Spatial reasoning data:
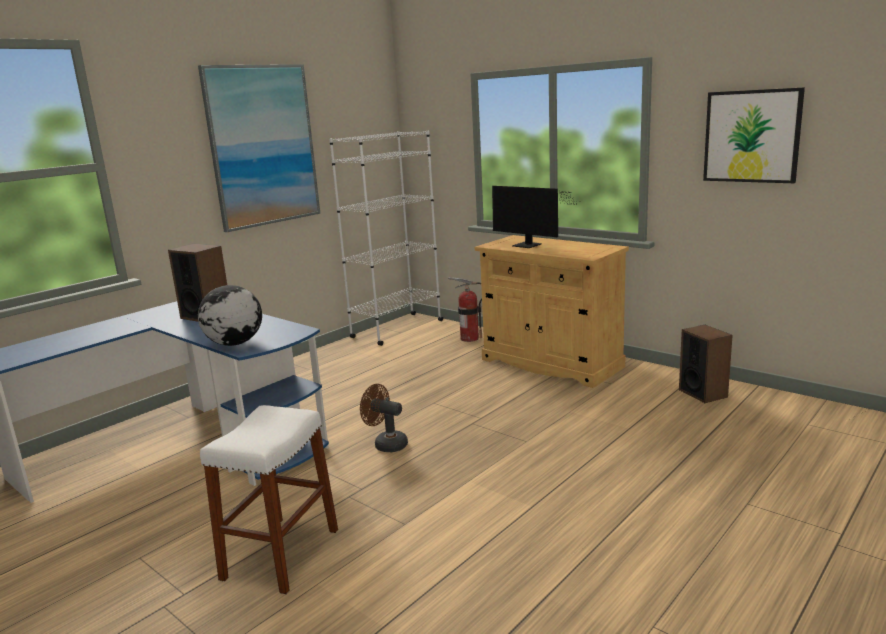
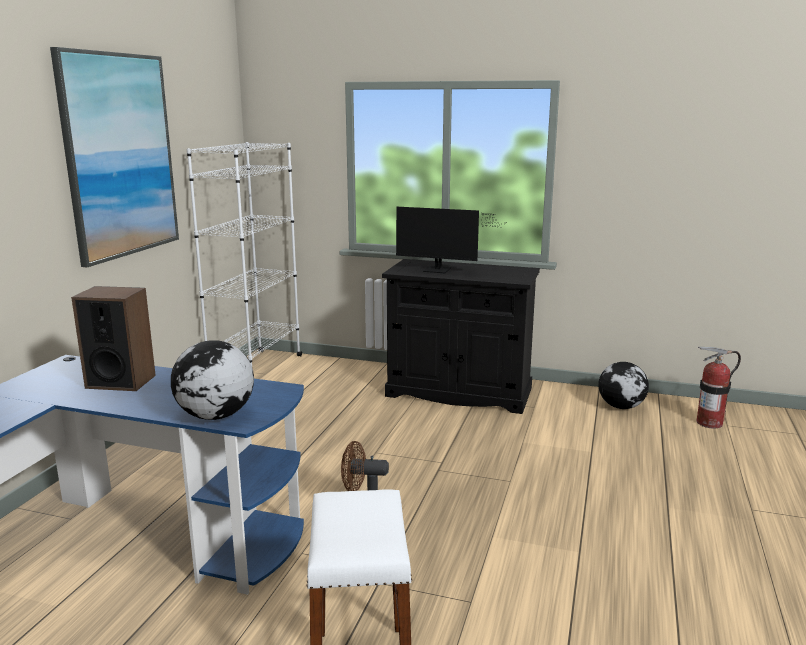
camera: 25 degrees left, 0 degrees up
fire extinguisher [448,277,482,342] -> fire extinguisher moved to [697,347,741,428]
beige cabinet [475,235,629,388] -> black cabinet [382,259,540,414]
speaker [679,325,733,403] -> globe [598,362,649,409]
picture [703,87,805,183] -> none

#### [Assigned task]
Since only the text is needed, retype the data above exactly and omit the pictures.

#### [Solution for this exercise]
camera: 25 degrees left, 0 degrees up
fire extinguisher [448,277,482,342] -> fire extinguisher moved to [697,347,741,428]
beige cabinet [475,235,629,388] -> black cabinet [382,259,540,414]
speaker [679,325,733,403] -> globe [598,362,649,409]
picture [703,87,805,183] -> none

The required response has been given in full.